▸ **ASSIGNMENT**
Copy the stretch of the records from the line containing "DOCENTI.IT - PIATTAFORMA N.1 PER LA MAD" through the end of the records word for word, leaving the pictures out of your answer.

───── RECORDS TO USE

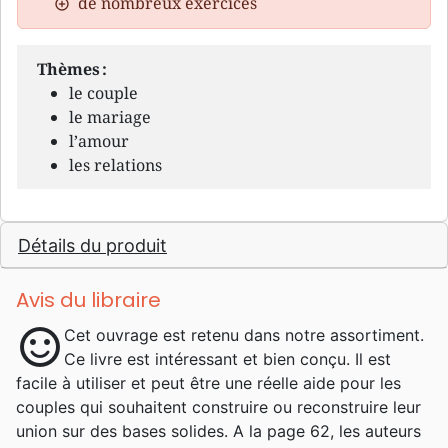
de nombreux exercices
Thèmes :
le couple
le mariage
l’amour
les relations
Détails du produit
Avis du libraire
sentiment_satisfied
Cet ouvrage est retenu dans notre assortiment.
Ce livre est intéressant et bien conçu. Il est
facile à utiliser et peut être une réelle aide pour les
couples qui souhaitent construire ou reconstruire leur
union sur des bases solides. A la page 62, les auteurs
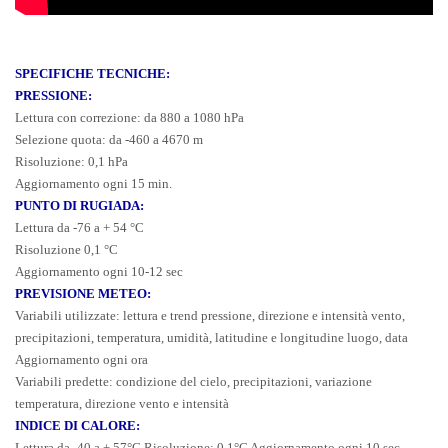
SPECIFICHE TECNICHE:
PRESSIONE:
Lettura con correzione: da 880 a 1080 hPa
Selezione quota: da -460 a 4670 m
Risoluzione: 0,1 hPa
Aggiornamento ogni 15 min.
PUNTO DI RUGIADA:
Lettura da -76 a + 54 °C
Risoluzione 0,1 °C
Aggiornamento ogni 10-12 sec
PREVISIONE METEO:
Variabili utilizzate: lettura e trend pressione, direzione e intensità vento,
precipitazioni, temperatura, umidità, latitudine e longitudine luogo, data
Aggiornamento ogni ora
Variabili predette: condizione del cielo, precipitazioni, variazione
temperatura, direzione vento e intensità
INDICE DI CALORE:
Lettura da -40 a + 57°C Risoluzione
: 0,1°C
Aggiornamento ogni 10 sec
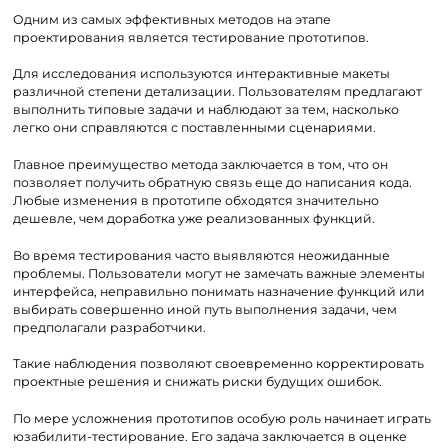
Одним из самых эффективных методов на этапе
проектирования является тестирование прототипов.
Для исследования используются интерактивные макеты
различной степени детализации. Пользователям предлагают
выполнить типовые задачи и наблюдают за тем, насколько
легко они справляются с поставленными сценариями.
Главное преимущество метода заключается в том, что он
позволяет получить обратную связь еще до написания кода.
Любые изменения в прототипе обходятся значительно
дешевле, чем доработка уже реализованных функций.
Во время тестирования часто выявляются неожиданные
проблемы. Пользователи могут не замечать важные элементы
интерфейса, неправильно понимать назначение функций или
выбирать совершенно иной путь выполнения задачи, чем
предполагали разработчики.
Такие наблюдения позволяют своевременно корректировать
проектные решения и снижать риски будущих ошибок.
По мере усложнения прототипов особую роль начинает играть
юзабилити-тестирование. Его задача заключается в оценке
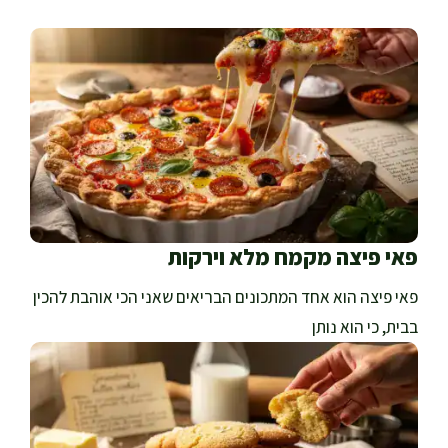
פאי פיצה מקמח מלא וירקות
פאי פיצה הוא אחד המתכונים הבריאים שאני הכי אוהבת להכין
בבית, כי הוא נותן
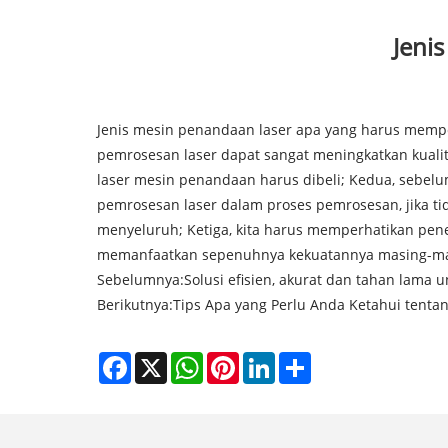
Jeni
Jenis mesin penandaan laser apa yang harus memper
pemrosesan laser dapat sangat meningkatkan kualit
laser mesin penandaan harus dibeli; Kedua, sebe
pemrosesan laser dalam proses pemrosesan, jika tid
menyeluruh; Ketiga, kita harus memperhatikan pe
memanfaatkan sepenuhnya kekuatannya masing-ma
Sebelumnya:
Solusi efisien, akurat dan tahan lama 
Berikutnya:
Tips Apa yang Perlu Anda Ketahui tenta
Facebook
X
WhatsApp
Pinterest
LinkedIn
Share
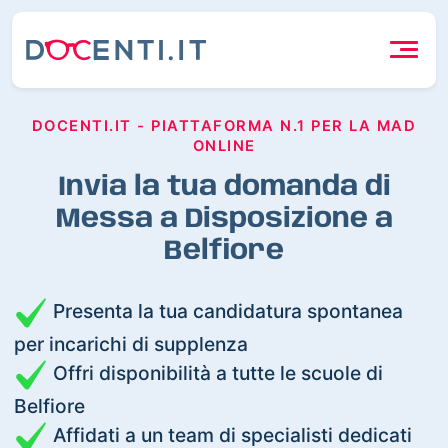
DOCENTI.IT - PIATTAFORMA N.1 PER LA MAD
ONLINE
Invia la tua domanda di
Messa a Disposizione a
Belfiore
Presenta la tua candidatura spontanea
per incarichi di supplenza
Offri disponibilità a tutte le scuole di
Belfiore
Affidati a un team di specialisti dedicati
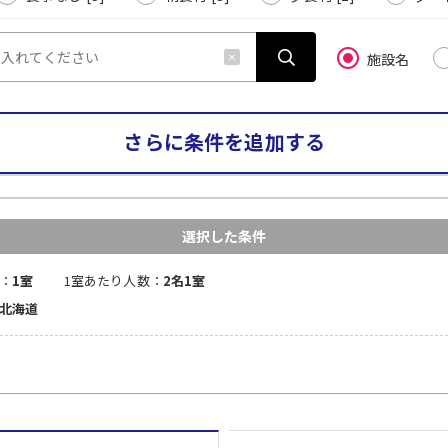
施設名
さらに条件を追加する
選択した条件
：
1室
1室あたり人数：
2名1室
 北海道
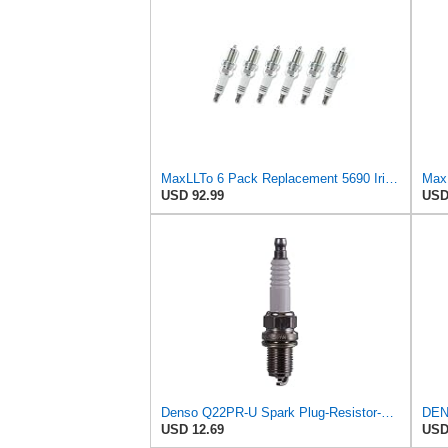
MaxLLTo 6 Pack Replacement 5690 Iridium IX Spark Plug for Bosch F5DP for DENSO Auto 3158 3255 5313
USD 92.99
USD
Denso Q22PR-U Spark Plug-Resistor-Stock #3010
USD 12.69
USD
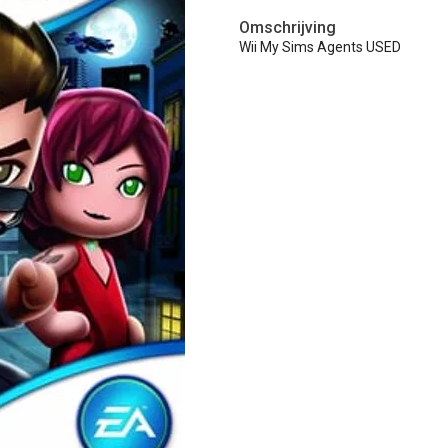
Omschrijving
Wii My Sims Agents USED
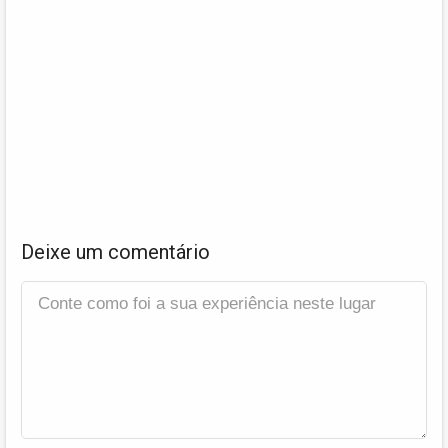
Deixe um comentário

──────────

▸ **EXERCISE OUTPUT**
DOCENTI.IT - PIATTAFORMA N.1 PER LA MAD
ONLINE
Invia la tua domanda di
Messa a Disposizione a
Belfiore
Presenta la tua candidatura spontanea
per incarichi di supplenza
Offri disponibilità a tutte le scuole di
Belfiore
Affidati a un team di specialisti dedicati
施設名
さらに条件を追加する
選択した条件
：
1室
1室あたり人数：
2名1室
 北海道
MaxLLTo 6 Pack Replacement 5690 Iridium IX Spark Plug for Bosch F5DP for DENSO Auto 3158 3255 5313
USD 92.99
USD
Denso Q22PR-U Spark Plug-Resistor-Stock #3010
USD 12.69
USD
Omschrijving
Wii My Sims Agents USED
Deixe um comentário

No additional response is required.